▶ Items listed in a dataset:
*****
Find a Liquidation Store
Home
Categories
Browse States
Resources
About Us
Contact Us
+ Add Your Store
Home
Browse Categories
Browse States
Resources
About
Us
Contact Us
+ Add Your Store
*****
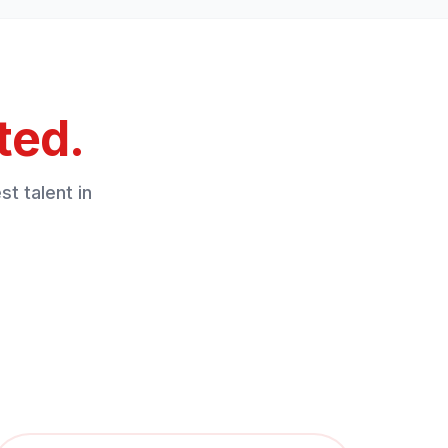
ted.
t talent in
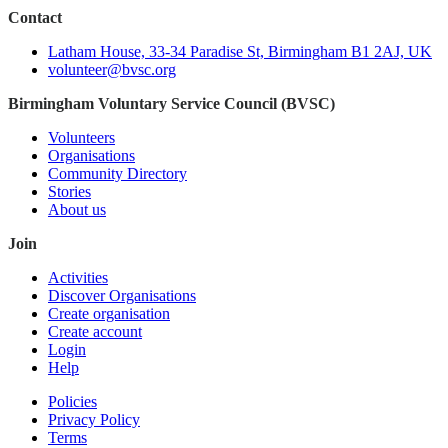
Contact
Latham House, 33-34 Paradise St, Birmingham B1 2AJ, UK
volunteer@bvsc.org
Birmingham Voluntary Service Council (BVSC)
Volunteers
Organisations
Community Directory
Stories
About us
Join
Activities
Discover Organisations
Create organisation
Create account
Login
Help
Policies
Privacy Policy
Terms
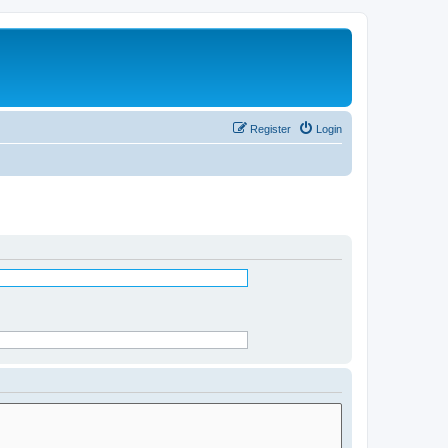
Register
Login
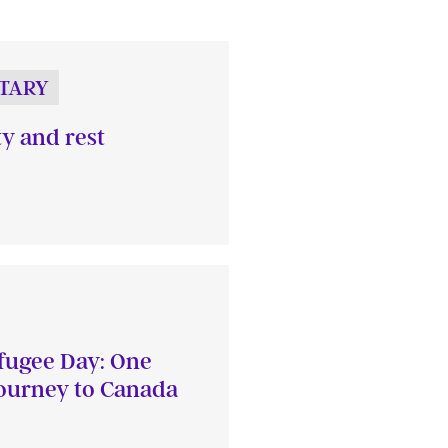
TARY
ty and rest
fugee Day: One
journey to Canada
*****
▶ Activity:
Among the entries above, take the lines from the one with "Privacy Policy" through the one with "journey to Canada" and retype them exactly, leaving out the pictures.

▶ Solution:
Privacy Policy
Terms
Register
Login
TARY
ty and rest
fugee Day: One
journey to Canada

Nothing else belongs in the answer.